Bij besluit van 28 oktober 2015 (het primaire besluit) heeft verweerder aan eiseres een boete opgelegd van € 36.000,- vanwege overtreding van artikel 3.5e, aanhef en onder e, van het Arbeidsomstandighedenbesluit (Arbobesluit).
Bij besluit van 21 oktober 2016 (het bestreden besluit) heeft verweerder het bezwaar van eiseres ongegrond verklaard.
Eiseres heeft tegen het bestreden besluit beroep ingesteld.
Verweerder heeft een verweerschrift ingediend.

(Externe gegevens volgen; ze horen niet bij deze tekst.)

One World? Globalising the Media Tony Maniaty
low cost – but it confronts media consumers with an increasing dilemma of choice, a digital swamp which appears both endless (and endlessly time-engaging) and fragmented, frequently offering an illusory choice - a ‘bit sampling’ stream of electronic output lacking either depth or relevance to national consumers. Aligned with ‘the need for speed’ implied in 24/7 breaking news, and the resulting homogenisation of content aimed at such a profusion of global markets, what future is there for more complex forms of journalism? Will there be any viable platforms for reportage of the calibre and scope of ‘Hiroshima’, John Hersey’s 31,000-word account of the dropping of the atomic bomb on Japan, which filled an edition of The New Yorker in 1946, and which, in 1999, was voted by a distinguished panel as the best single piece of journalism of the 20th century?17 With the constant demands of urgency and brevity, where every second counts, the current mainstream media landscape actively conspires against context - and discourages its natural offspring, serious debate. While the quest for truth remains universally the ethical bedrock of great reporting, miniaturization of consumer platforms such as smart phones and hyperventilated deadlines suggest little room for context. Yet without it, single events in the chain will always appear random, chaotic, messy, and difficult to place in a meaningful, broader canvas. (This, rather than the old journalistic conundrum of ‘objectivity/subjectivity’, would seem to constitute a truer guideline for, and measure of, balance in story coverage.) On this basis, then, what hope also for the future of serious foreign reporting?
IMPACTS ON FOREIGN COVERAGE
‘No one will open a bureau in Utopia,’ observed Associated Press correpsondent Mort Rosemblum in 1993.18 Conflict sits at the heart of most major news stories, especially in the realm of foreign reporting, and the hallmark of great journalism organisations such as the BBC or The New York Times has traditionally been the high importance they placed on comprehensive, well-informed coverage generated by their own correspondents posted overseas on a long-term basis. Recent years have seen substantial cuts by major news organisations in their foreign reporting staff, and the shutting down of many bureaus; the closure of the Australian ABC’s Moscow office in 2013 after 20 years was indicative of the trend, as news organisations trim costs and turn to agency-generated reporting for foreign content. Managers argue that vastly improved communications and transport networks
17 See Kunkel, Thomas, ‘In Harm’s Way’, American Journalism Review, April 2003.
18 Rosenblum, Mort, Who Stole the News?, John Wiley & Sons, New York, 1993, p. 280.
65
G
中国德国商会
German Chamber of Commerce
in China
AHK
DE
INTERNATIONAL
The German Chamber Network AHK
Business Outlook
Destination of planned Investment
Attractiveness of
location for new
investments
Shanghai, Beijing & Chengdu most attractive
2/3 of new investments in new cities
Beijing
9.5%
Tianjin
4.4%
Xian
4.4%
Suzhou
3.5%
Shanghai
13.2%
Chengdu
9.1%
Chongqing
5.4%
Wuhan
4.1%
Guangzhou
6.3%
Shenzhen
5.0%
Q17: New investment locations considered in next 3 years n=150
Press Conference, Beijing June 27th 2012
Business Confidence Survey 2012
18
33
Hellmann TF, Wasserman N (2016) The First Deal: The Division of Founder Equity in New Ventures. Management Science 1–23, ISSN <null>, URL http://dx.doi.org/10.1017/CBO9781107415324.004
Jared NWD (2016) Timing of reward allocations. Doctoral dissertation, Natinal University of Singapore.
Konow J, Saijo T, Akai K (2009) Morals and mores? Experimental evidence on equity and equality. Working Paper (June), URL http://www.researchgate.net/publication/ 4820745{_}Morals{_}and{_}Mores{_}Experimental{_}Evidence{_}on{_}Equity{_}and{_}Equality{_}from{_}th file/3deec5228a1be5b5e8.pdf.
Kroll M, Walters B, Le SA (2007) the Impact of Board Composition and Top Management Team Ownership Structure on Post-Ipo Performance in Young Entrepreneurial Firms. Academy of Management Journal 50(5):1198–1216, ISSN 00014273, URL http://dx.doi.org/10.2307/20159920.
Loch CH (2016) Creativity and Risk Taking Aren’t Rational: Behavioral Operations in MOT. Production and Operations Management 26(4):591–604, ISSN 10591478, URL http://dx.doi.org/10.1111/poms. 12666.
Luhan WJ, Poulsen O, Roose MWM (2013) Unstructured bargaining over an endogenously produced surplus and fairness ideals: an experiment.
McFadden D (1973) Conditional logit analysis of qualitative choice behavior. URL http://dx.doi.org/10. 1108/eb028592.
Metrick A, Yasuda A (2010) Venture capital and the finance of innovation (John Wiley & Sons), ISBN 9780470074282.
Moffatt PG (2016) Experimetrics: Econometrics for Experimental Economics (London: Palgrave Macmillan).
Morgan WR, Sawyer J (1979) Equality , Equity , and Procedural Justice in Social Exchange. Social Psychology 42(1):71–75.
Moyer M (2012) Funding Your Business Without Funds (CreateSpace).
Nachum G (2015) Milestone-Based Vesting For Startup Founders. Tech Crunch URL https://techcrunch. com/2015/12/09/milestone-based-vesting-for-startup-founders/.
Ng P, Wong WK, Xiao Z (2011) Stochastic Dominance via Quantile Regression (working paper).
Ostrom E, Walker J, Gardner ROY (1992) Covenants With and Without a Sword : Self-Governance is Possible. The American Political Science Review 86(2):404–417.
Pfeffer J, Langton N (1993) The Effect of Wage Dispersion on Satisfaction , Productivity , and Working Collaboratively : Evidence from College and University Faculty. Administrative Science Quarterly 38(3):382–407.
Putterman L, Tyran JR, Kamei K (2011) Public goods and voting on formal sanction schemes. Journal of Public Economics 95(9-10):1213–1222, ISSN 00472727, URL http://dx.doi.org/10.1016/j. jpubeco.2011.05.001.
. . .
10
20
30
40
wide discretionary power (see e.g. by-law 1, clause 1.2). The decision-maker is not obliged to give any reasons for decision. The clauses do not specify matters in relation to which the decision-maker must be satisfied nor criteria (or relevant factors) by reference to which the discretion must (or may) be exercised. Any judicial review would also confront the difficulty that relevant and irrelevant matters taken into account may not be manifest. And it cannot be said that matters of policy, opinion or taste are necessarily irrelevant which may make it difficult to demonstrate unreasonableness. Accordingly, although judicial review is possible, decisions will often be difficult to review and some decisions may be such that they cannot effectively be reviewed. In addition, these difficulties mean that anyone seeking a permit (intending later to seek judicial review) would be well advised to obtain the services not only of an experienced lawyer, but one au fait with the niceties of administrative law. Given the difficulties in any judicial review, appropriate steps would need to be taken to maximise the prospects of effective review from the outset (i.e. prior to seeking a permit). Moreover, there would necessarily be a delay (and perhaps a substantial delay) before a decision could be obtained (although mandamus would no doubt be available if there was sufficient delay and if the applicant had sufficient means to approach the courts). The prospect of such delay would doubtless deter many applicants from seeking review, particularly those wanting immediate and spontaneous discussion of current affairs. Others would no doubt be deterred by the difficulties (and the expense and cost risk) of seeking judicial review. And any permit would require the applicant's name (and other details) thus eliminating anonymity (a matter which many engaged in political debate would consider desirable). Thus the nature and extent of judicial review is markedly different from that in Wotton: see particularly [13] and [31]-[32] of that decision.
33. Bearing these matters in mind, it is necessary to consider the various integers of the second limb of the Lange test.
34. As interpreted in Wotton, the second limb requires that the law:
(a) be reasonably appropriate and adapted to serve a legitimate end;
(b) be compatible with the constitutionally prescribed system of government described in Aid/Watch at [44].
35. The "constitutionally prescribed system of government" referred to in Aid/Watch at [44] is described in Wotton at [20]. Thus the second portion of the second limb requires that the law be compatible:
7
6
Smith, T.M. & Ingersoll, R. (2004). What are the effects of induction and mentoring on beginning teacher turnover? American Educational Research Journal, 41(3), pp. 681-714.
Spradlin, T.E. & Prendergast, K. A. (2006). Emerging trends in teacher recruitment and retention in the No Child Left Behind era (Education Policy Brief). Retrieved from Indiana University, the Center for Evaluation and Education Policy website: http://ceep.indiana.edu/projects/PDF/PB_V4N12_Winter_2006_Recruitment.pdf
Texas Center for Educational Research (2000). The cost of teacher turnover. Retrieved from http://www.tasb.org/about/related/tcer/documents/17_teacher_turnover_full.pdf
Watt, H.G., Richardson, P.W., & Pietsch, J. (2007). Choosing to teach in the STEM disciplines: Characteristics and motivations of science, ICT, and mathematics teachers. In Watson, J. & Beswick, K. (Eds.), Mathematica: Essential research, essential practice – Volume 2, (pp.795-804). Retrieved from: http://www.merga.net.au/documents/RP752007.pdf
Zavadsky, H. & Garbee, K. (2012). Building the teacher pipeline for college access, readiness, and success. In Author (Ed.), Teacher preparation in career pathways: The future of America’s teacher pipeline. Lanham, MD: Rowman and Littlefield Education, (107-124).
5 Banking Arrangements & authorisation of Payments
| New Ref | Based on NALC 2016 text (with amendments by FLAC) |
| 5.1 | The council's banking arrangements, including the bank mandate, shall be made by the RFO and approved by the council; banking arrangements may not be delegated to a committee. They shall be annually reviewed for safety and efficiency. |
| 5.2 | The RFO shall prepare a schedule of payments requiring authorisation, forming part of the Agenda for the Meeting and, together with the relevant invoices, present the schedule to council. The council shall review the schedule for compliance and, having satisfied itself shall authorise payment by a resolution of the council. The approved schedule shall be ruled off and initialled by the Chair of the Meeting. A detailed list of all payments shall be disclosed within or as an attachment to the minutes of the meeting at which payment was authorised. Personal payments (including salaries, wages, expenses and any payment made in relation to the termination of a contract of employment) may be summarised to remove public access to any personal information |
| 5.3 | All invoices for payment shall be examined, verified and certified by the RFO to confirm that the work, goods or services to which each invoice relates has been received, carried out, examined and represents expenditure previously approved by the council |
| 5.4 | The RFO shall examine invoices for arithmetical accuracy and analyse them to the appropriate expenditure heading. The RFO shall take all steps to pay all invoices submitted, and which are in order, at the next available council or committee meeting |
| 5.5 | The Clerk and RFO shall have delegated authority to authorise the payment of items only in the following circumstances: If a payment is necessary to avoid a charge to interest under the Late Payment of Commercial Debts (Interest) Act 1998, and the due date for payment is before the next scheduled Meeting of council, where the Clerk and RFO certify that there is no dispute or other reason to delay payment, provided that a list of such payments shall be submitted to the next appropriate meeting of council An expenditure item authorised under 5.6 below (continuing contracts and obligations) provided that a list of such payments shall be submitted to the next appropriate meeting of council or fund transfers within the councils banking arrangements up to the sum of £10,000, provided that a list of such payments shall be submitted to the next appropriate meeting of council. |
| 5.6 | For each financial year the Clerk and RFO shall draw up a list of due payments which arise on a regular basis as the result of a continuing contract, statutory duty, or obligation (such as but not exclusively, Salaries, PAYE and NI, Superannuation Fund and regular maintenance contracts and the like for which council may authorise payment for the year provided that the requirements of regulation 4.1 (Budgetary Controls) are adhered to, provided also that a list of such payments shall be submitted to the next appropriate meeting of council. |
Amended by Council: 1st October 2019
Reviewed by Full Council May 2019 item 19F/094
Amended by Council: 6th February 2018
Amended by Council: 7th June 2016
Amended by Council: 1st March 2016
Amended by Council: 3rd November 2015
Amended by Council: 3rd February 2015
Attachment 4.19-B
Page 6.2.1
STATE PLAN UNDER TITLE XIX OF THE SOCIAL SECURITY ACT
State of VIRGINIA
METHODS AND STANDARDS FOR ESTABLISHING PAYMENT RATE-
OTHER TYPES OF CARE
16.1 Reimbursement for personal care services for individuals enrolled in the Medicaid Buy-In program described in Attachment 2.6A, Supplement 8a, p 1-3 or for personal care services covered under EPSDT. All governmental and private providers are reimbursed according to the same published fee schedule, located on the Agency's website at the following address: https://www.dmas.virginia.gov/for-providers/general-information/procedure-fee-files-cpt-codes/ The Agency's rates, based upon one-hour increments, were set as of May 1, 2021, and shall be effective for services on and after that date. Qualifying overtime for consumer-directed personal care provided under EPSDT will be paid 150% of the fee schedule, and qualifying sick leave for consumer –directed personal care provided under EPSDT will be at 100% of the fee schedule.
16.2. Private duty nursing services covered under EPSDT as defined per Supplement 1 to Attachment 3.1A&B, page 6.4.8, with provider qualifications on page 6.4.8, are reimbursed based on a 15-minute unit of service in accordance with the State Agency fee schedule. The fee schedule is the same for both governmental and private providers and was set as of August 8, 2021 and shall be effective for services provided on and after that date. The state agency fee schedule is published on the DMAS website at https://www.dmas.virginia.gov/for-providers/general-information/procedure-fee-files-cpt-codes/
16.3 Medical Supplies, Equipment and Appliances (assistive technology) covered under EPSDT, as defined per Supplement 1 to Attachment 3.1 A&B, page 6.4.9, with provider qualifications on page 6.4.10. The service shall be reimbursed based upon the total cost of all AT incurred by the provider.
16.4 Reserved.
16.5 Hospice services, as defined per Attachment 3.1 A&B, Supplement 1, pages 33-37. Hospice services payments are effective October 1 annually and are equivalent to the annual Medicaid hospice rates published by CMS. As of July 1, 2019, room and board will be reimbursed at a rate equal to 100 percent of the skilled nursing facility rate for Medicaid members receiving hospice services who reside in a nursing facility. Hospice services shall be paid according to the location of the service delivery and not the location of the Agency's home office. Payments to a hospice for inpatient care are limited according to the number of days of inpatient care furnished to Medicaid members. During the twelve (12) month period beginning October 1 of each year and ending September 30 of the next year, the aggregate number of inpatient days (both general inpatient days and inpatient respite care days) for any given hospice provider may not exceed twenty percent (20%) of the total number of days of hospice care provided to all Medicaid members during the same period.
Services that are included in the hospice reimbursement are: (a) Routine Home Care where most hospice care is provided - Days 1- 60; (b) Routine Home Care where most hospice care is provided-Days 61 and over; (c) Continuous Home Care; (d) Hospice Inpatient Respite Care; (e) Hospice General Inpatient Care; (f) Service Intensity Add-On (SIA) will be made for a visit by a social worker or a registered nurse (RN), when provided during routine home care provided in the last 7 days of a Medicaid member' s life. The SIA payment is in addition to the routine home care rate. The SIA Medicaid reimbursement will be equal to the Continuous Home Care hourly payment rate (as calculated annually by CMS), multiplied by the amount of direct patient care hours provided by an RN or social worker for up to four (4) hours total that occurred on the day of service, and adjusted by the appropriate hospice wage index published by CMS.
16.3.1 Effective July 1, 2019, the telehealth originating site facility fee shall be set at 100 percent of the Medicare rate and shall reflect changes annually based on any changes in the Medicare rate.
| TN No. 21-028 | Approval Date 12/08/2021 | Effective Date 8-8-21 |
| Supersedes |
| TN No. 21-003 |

Het onderzoek ter zitting heeft plaatsgevonden op 30 november 2017. Eiseres heeft zich laten vertegenwoordigen door [gemachtigden]
bijgestaan door haar gemachtigden mr. A.A. Kleinhout en
mr. J.E. van Uden. Namens verweerder zijn verschenen M. Karakich, S.C.A. Wiers en P.A.H. Klein.

Overwegingen

1. Bij brief van 28 november 2014 heeft verweerder vastgesteld dat eiseres in de gevarenzones als bedoeld in artikel 3.5, onder d, van het vijfde lid, van het Arbobesluit, apparaten gebruikt, zijnde smartphones, die niet overeenkomstig zijn met de categorieën als bedoeld in het Warenwetbesluit explosieveilig materieel volgens de navolgende principes:
* 1 gevarenzone 0 of 20: categorie 1-apparatuur;
* 2 gevarenzone 1 of 21: categorie 1- of categorie 2-apparatuur;
* 3 gevarenzone 2 of 22: categorie 1-, categorie 2- of categorie 3-apparatuur.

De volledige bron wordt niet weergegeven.